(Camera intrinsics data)

»»

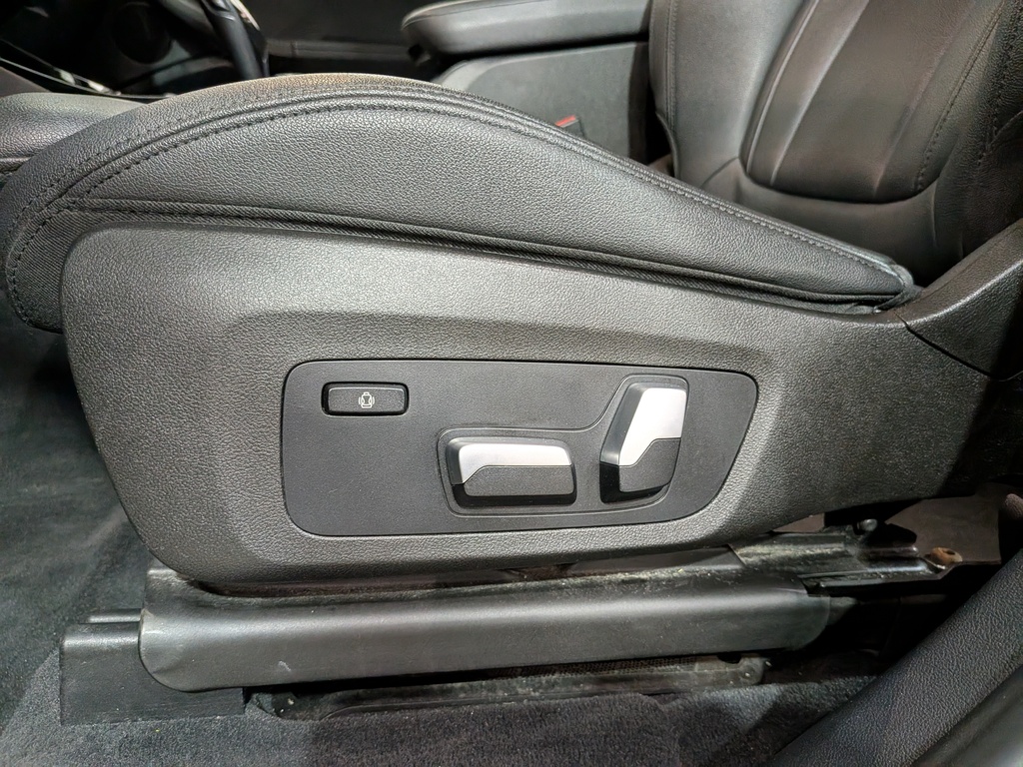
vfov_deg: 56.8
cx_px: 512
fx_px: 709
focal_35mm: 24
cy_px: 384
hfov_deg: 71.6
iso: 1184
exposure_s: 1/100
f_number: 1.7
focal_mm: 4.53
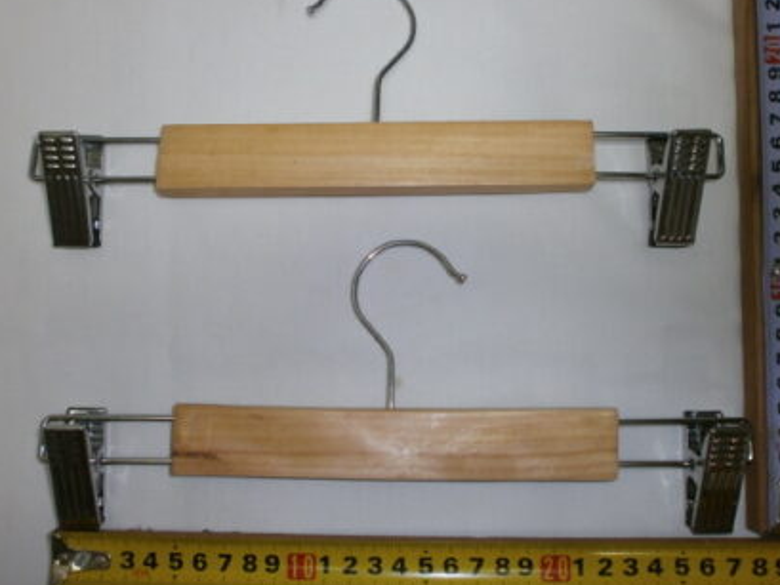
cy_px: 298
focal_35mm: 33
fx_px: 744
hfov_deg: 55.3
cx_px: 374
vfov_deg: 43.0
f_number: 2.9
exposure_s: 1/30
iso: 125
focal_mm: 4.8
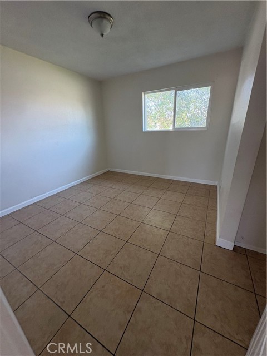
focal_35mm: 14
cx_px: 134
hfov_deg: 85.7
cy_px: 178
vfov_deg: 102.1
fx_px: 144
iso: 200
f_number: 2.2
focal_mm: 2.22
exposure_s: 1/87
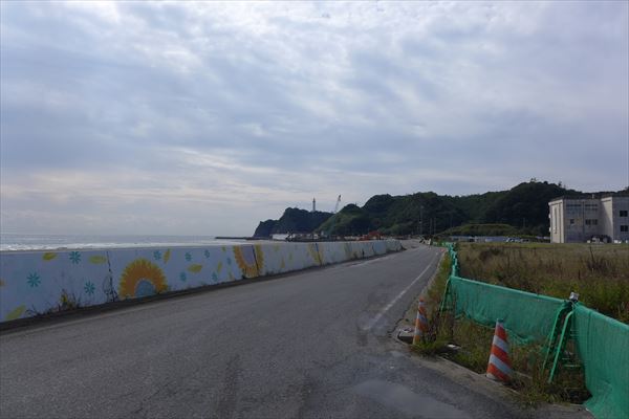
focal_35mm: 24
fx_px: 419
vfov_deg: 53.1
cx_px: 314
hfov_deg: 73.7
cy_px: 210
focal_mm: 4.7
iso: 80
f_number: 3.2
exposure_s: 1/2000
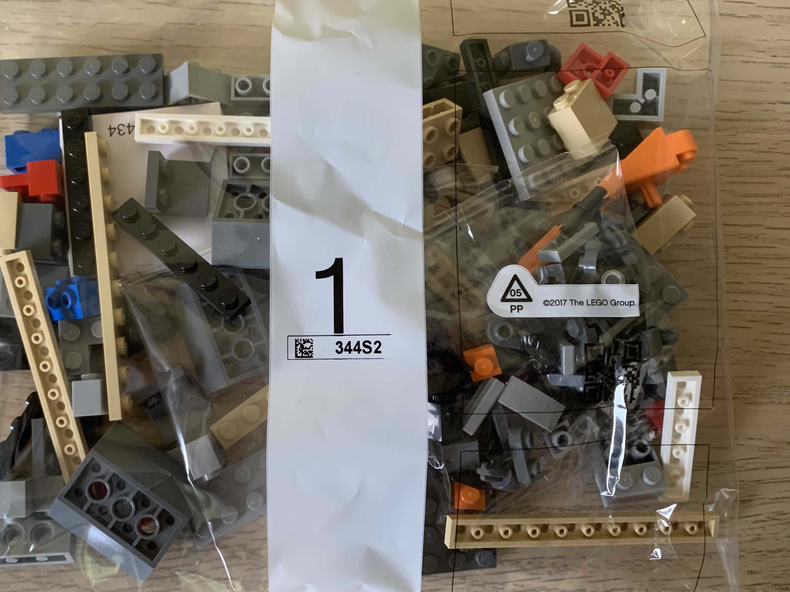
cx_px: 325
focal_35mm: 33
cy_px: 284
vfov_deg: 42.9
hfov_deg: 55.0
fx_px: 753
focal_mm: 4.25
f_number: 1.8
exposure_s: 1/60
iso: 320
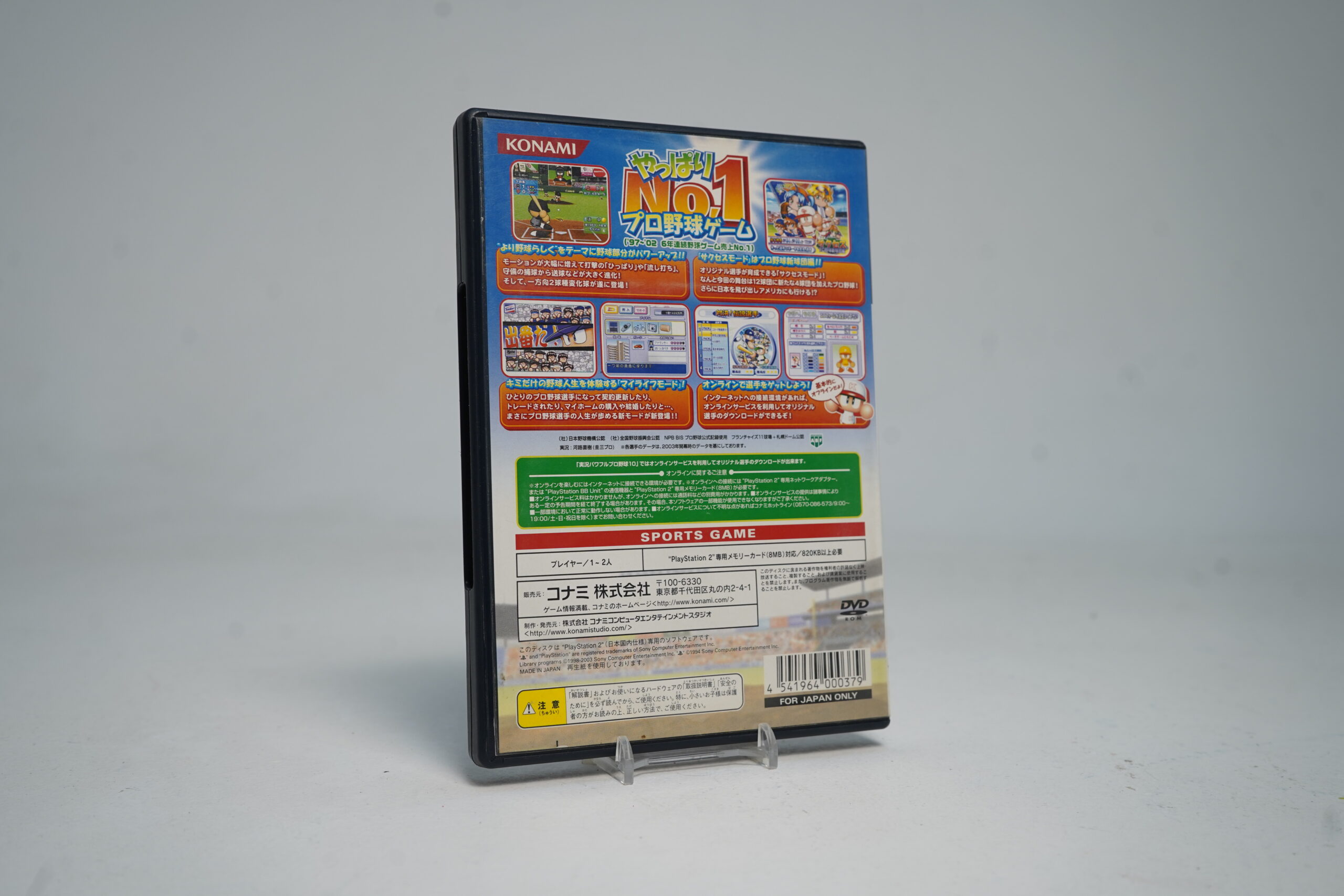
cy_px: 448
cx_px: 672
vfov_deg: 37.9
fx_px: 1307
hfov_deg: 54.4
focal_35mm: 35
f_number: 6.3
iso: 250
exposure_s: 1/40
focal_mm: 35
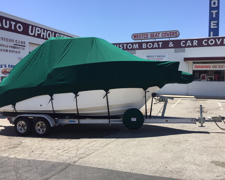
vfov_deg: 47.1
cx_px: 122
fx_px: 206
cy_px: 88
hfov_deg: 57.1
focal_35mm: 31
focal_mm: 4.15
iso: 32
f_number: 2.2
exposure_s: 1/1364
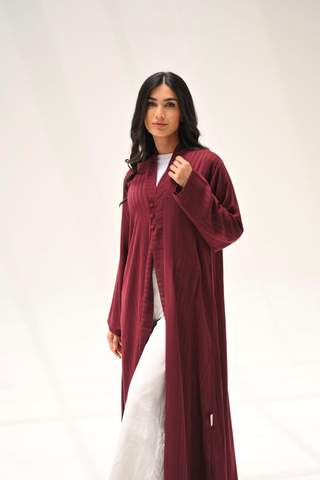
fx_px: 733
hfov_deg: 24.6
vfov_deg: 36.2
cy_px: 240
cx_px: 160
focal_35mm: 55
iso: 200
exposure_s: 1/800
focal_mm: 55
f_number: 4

««
»»

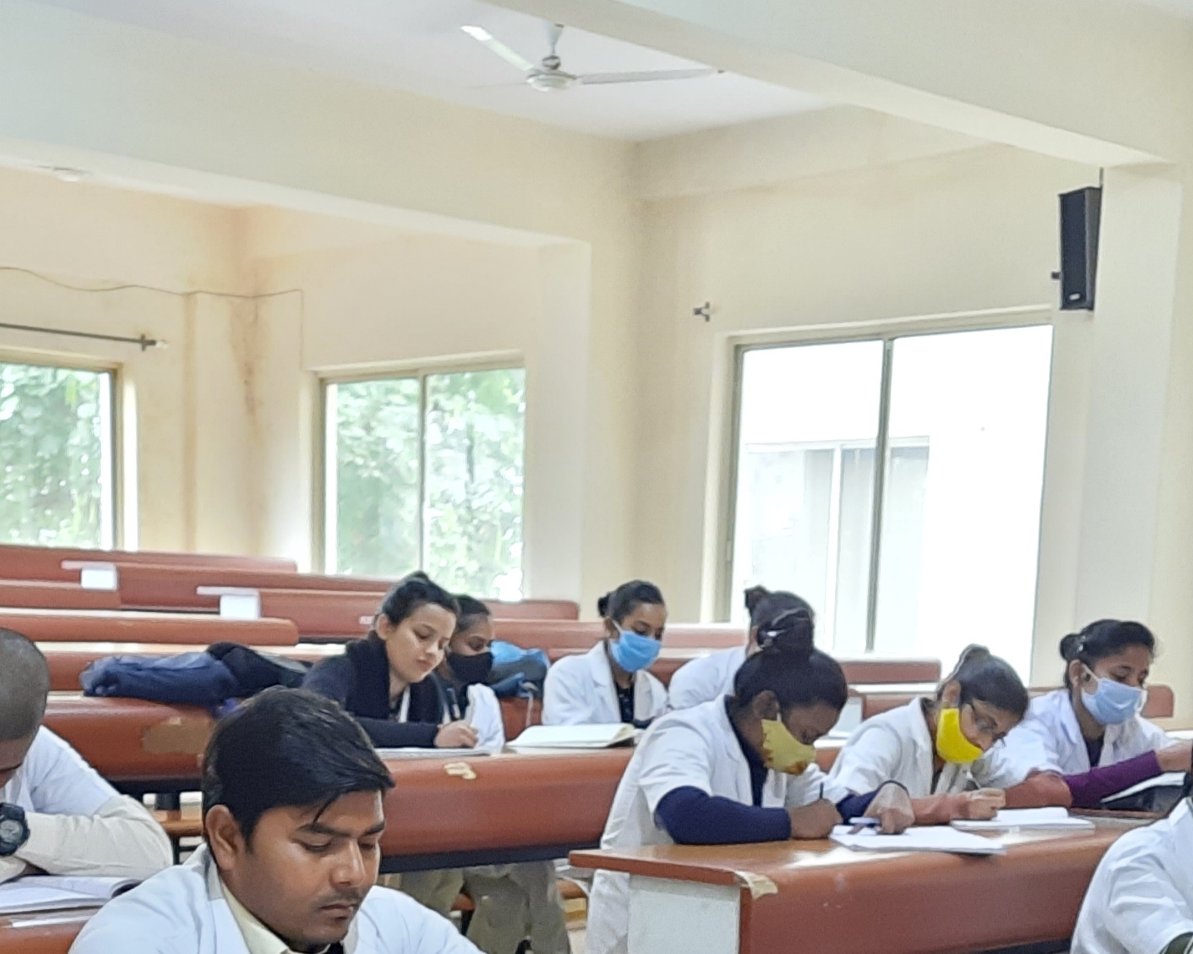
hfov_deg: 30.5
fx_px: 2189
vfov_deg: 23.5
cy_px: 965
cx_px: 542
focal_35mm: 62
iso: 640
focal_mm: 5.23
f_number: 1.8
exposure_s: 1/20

««

### TASK TO COMPLETE
Word for word, write out the lines above running from the one with "vfov_deg: 56.8" up to and including the one with "exposure_s: 1/2000". Drop any picture.

### COMPLETED TASK
vfov_deg: 56.8
cx_px: 512
fx_px: 709
focal_35mm: 24
cy_px: 384
hfov_deg: 71.6
iso: 1184
exposure_s: 1/100
f_number: 1.7
focal_mm: 4.53
cy_px: 298
focal_35mm: 33
fx_px: 744
hfov_deg: 55.3
cx_px: 374
vfov_deg: 43.0
f_number: 2.9
exposure_s: 1/30
iso: 125
focal_mm: 4.8
focal_35mm: 14
cx_px: 134
hfov_deg: 85.7
cy_px: 178
vfov_deg: 102.1
fx_px: 144
iso: 200
f_number: 2.2
focal_mm: 2.22
exposure_s: 1/87
focal_35mm: 24
fx_px: 419
vfov_deg: 53.1
cx_px: 314
hfov_deg: 73.7
cy_px: 210
focal_mm: 4.7
iso: 80
f_number: 3.2
exposure_s: 1/2000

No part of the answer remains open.